Orders for Goods for which the total nett price is under £99 are subject to a carriage and packing charge except in the case of re-sale customers where the charge will be on orders for Goods for which the total nett price is under £250.


(a) The property of the Goods shall not pass to the Purchaser until all sums owed to the Supplier on any account whatsoever have been paid notwithstanding that delivery has already taken place.

(b) The Supplier shall be entitled to all rights of access to the Purchaser’s premises to enforce its rights hereunder.


(a) Unless otherwise stipulated and subject to Clause 2(b) above all Goods for delivery will be despatched by the conveyance of the Supplier’s choice. Where the Purchaser requires a different means of conveyance any extra cost must be paid by the Purchaser.

(b) Whilst every effort will be made to avoid delay no responsibility is undertaken for meeting any specific delivery dates. Accordingly no liability will be accepted for any direct or indirect loss which may be caused by delayed delivery.

(c) Risk in the Goods shall pass to the Purchaser on delivery.

(d) A copy of the Supplier’s delivery note or the carrier’s or consignor’s delivery note must be signed by or on behalf of the Purchaser at the time of collection or delivery of the Goods. Subject to clause 5 hereof such delivery note shall be final and conclusive proof that the Purchaser has received the Goods in good order and condition.

(e) The Supplier shall not be liable for loss, whole or partial, mis-delivery or shortage, patent defect or damage to the Goods supplied, unless the Supplier is advised thereof by the Purchaser’s or consignee’s signing and annotating the carrier’s or consignee’s delivery note to that effect; reporting the same to the Supplier immediately by telephone and further confirming such reports in writing to the Supplier within three days of receipt of the Goods.


(a) Subject to (d) below, Goods may be returned to the Supplier for credit or exchange for up to fourteen days after the date of delivery provided that the delivery note or invoice number is quoted.
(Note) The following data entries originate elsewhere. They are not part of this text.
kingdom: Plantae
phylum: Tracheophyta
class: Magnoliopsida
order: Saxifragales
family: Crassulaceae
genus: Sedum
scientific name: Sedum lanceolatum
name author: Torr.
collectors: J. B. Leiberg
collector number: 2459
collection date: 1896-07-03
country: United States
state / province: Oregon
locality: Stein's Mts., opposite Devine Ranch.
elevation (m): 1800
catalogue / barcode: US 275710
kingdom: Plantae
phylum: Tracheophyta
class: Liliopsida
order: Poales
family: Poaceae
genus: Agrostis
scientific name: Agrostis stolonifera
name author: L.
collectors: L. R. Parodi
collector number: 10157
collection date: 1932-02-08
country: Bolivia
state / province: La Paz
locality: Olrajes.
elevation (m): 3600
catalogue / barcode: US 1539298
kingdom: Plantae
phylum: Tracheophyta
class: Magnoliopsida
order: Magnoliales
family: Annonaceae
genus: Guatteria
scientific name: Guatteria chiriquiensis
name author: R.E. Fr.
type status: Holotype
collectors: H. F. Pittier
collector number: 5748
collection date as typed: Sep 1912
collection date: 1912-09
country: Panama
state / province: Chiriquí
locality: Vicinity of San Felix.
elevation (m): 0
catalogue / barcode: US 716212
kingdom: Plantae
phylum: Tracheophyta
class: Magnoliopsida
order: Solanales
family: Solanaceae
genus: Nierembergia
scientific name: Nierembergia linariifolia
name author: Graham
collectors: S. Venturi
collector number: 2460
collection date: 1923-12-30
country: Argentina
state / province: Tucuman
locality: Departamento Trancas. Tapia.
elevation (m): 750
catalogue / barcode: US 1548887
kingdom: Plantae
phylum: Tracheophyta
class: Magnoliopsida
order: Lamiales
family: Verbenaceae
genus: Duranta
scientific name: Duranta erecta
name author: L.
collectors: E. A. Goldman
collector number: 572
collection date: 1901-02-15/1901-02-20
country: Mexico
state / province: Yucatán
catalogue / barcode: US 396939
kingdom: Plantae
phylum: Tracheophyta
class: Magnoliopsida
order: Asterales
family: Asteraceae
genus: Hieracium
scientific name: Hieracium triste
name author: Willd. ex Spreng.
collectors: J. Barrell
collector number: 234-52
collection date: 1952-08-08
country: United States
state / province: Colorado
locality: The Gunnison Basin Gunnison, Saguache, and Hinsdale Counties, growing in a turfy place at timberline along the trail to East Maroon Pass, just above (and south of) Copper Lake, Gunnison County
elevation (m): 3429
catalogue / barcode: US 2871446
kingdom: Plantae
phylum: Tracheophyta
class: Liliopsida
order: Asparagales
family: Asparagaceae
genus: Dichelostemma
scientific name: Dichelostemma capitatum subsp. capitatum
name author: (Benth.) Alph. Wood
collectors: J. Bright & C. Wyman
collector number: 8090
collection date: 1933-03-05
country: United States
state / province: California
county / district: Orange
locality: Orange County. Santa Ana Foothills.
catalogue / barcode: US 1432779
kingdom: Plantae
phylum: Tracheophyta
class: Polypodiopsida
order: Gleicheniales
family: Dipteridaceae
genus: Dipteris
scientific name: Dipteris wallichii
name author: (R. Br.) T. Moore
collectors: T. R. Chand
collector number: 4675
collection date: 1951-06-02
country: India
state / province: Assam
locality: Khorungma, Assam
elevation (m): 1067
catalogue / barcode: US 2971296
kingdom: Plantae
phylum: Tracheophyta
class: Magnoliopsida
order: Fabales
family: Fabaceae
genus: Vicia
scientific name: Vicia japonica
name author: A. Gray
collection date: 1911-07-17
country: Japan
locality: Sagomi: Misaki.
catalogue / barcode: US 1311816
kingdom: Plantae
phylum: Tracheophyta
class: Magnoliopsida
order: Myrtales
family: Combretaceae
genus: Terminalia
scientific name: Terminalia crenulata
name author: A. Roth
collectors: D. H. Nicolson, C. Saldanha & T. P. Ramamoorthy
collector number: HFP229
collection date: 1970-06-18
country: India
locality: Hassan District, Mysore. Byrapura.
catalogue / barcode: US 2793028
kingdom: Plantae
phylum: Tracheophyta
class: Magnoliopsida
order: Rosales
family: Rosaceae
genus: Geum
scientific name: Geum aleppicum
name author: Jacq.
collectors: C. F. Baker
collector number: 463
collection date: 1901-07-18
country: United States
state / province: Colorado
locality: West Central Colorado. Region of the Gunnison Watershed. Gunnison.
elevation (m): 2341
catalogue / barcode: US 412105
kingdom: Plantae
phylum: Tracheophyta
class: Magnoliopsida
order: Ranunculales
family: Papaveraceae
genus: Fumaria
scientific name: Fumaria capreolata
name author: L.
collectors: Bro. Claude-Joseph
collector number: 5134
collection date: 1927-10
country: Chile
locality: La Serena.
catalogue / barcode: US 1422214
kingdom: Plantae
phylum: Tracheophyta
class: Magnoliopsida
(b) Save for Goods returned under clause 5(a) above, returned Goods will only be accepted by the Supplier if they are in a sound and resaleable condition. Whether Goods are sound and resaleable shall be for the sole decision of the Supplier. Any Goods which the Supplier deems to be not resaleable will only be returned to the Purchaser at the specific request of the Purchaser and at the Purchaser’s expense. Notwithstanding the discretion of the Supplier in deciding whether the Goods are sound and resaleable, Goods will not be deemed resaleable if they are returned in anything but their original packaging or the quantities of the Goods returned are different from those originally supplied.

(c) Where Goods returned for credit or exchange are Goods which have been supplied in boxes or in quantities credit notes or exchange of Goods will only be given if the Goods are returned in their boxes and/or in the same quantities supplied to the Purchaser. Credit notes will only be issued if the Supplier’s collection note has been issued to the Purchaser.

(d) Save for Goods returned under the clause 5(a) above, the Supplier reserves the right to make a charge for handling and restocking equal to 20% of the sale price of the Goods returned.

(e) Goods especially obtained for the Purchaser may not be returned for credit or exchange.



The Supplier shall not be liable for breach of contract or for late or non-delivery of any of the Goods arising from an act of God, force majeure, riots, civil commotion, military or usurped power, government order direction or legislation, fire, strikes, lockouts, labour disturbances, adverse weather conditions or other matter whatsoever (whether similar or otherwise) over which the Supplier may have no control or from any abnormal conditions arising from any of the foregoing matters. Nor (to the extent to which the same may be beyond the Supplier’s control) from shortage of labour, stoppage of machinery or from shortage of material.


This contract is governed by English Law.